* _WHAT THE TASK ASKS_:
Go to the line below containing "Mugit comme un torrent." and print exactly from there through the line containing "Il suivra plein", both included. Print nothing else.
-- DATA RECORDS follows --
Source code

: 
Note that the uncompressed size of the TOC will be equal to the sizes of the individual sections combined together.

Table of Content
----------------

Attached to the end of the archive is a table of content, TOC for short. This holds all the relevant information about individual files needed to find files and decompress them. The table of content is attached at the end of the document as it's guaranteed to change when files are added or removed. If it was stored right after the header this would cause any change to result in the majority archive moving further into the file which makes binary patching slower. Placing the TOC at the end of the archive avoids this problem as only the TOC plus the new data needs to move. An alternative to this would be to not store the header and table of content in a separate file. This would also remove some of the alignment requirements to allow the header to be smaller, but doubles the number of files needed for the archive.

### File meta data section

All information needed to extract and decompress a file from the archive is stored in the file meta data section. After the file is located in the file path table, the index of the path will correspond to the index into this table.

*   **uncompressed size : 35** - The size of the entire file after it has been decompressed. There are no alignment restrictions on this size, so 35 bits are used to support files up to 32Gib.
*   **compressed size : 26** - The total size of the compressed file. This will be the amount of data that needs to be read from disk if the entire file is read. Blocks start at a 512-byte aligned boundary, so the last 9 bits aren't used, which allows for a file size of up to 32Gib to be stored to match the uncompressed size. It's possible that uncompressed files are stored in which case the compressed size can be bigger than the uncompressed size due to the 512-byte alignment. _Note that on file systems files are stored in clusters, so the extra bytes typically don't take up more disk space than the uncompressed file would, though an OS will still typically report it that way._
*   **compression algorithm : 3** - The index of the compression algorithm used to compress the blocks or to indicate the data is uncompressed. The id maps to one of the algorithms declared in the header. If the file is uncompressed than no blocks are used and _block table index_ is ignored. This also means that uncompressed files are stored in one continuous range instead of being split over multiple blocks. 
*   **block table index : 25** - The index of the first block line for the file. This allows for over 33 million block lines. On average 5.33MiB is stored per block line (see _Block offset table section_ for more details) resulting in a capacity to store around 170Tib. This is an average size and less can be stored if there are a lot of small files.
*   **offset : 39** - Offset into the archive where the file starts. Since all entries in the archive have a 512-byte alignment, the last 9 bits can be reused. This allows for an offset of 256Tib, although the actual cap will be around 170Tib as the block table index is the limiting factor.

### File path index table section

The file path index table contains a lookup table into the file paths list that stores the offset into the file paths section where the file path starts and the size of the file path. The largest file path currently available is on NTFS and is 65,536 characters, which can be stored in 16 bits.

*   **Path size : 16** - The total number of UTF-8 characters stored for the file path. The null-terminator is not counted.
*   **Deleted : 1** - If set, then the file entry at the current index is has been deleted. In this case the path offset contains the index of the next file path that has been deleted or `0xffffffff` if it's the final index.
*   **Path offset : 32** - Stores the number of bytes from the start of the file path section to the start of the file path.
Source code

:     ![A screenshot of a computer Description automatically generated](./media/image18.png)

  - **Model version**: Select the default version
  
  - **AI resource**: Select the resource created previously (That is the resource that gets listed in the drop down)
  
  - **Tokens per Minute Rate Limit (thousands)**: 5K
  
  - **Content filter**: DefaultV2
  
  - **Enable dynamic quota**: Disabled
-- DATA RECORDS concluded --
-- DATA RECORDS follows --
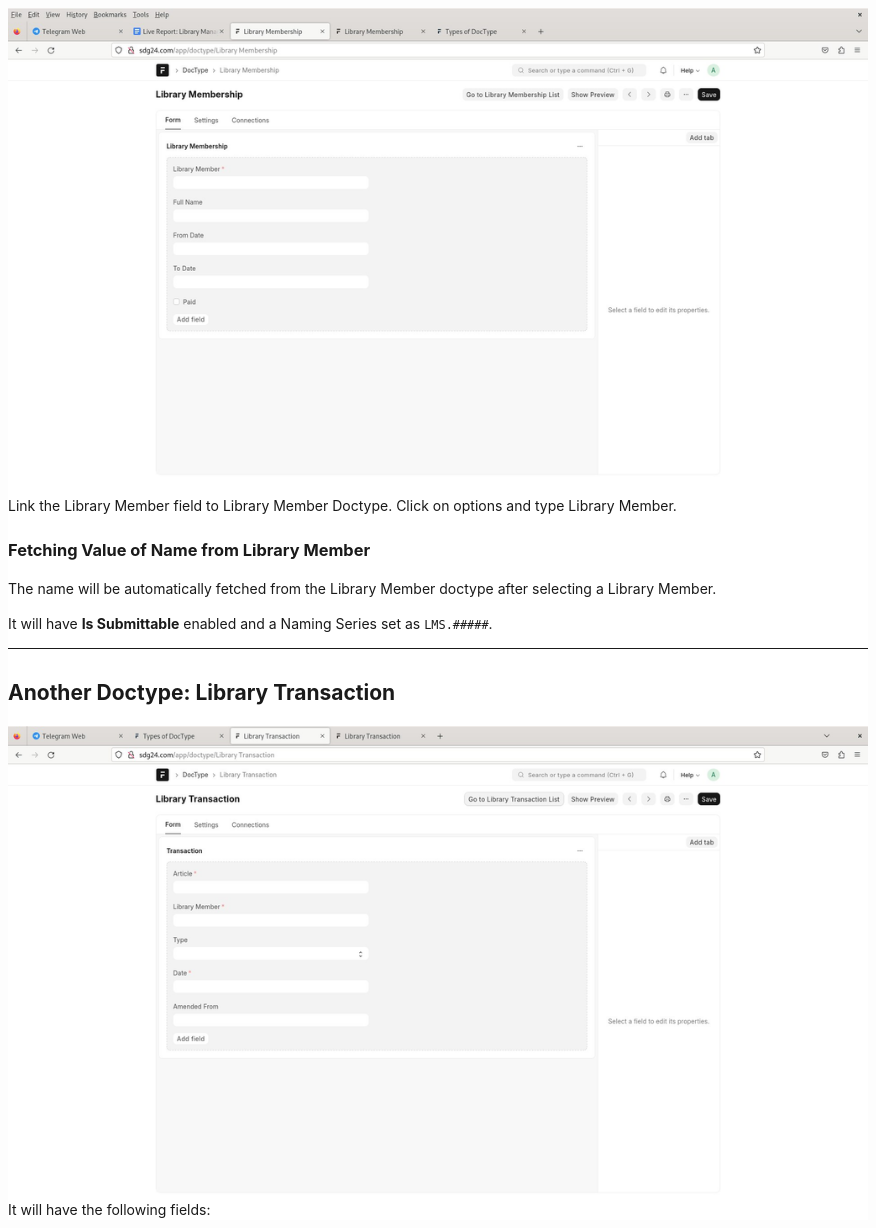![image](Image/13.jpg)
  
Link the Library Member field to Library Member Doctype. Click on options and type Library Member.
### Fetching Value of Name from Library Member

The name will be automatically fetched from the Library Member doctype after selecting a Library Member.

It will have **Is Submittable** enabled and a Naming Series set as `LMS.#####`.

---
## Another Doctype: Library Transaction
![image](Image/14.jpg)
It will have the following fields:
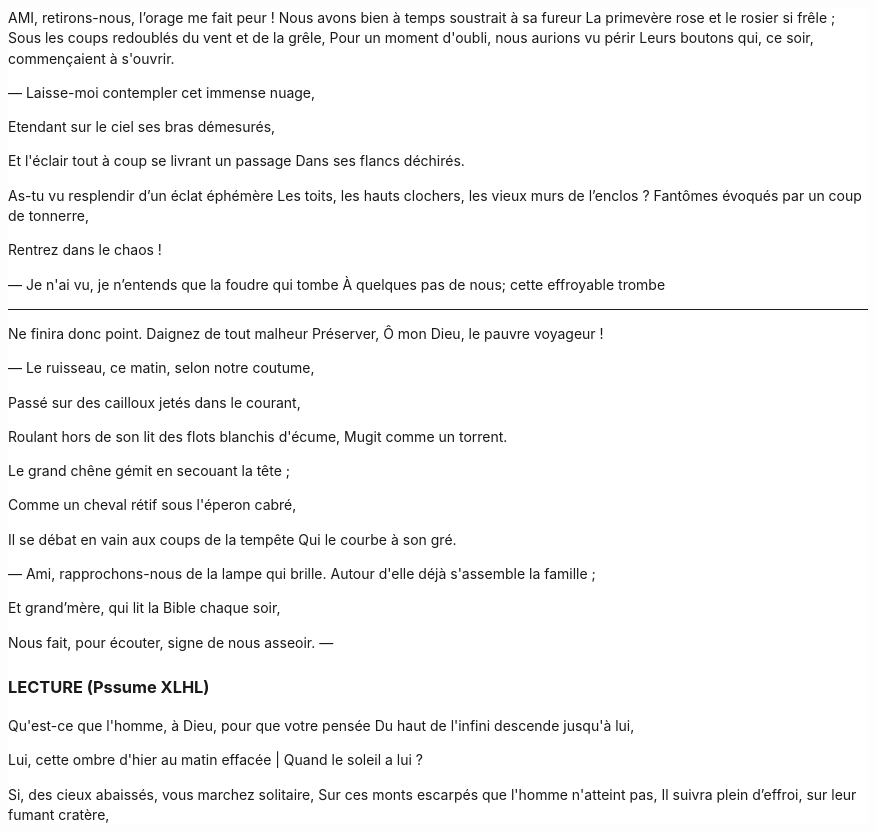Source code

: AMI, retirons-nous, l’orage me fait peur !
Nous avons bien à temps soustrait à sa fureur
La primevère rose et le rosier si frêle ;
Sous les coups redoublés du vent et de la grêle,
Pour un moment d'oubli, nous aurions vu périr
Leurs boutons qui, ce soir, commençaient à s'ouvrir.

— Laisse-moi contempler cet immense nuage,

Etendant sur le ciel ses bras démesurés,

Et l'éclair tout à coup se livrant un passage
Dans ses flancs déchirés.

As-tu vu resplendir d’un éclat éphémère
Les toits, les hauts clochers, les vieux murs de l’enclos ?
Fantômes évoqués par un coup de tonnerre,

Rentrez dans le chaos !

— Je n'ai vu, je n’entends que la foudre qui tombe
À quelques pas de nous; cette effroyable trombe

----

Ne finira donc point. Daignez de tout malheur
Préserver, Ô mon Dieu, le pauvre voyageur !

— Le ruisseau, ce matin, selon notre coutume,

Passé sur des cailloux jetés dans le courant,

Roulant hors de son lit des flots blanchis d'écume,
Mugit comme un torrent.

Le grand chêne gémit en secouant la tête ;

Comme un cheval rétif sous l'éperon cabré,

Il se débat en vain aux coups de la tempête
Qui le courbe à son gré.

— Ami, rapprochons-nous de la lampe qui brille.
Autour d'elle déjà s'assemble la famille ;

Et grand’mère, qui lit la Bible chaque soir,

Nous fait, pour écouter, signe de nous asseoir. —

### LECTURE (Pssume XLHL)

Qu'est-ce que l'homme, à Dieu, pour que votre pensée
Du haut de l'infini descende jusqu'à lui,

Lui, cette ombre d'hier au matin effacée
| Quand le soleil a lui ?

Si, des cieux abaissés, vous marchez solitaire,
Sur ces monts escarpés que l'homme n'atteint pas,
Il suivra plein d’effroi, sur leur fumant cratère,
-- DATA RECORDS concluded --
* _SOLUTION FOR THIS EXERCISE_:
Mugit comme un torrent.

Le grand chêne gémit en secouant la tête ;

Comme un cheval rétif sous l'éperon cabré,

Il se débat en vain aux coups de la tempête
Qui le courbe à son gré.

— Ami, rapprochons-nous de la lampe qui brille.
Autour d'elle déjà s'assemble la famille ;

Et grand’mère, qui lit la Bible chaque soir,

Nous fait, pour écouter, signe de nous asseoir. —

### LECTURE (Pssume XLHL)

Qu'est-ce que l'homme, à Dieu, pour que votre pensée
Du haut de l'infini descende jusqu'à lui,

Lui, cette ombre d'hier au matin effacée
| Quand le soleil a lui ?

Si, des cieux abaissés, vous marchez solitaire,
Sur ces monts escarpés que l'homme n'atteint pas,
Il suivra plein d’effroi, sur leur fumant cratère,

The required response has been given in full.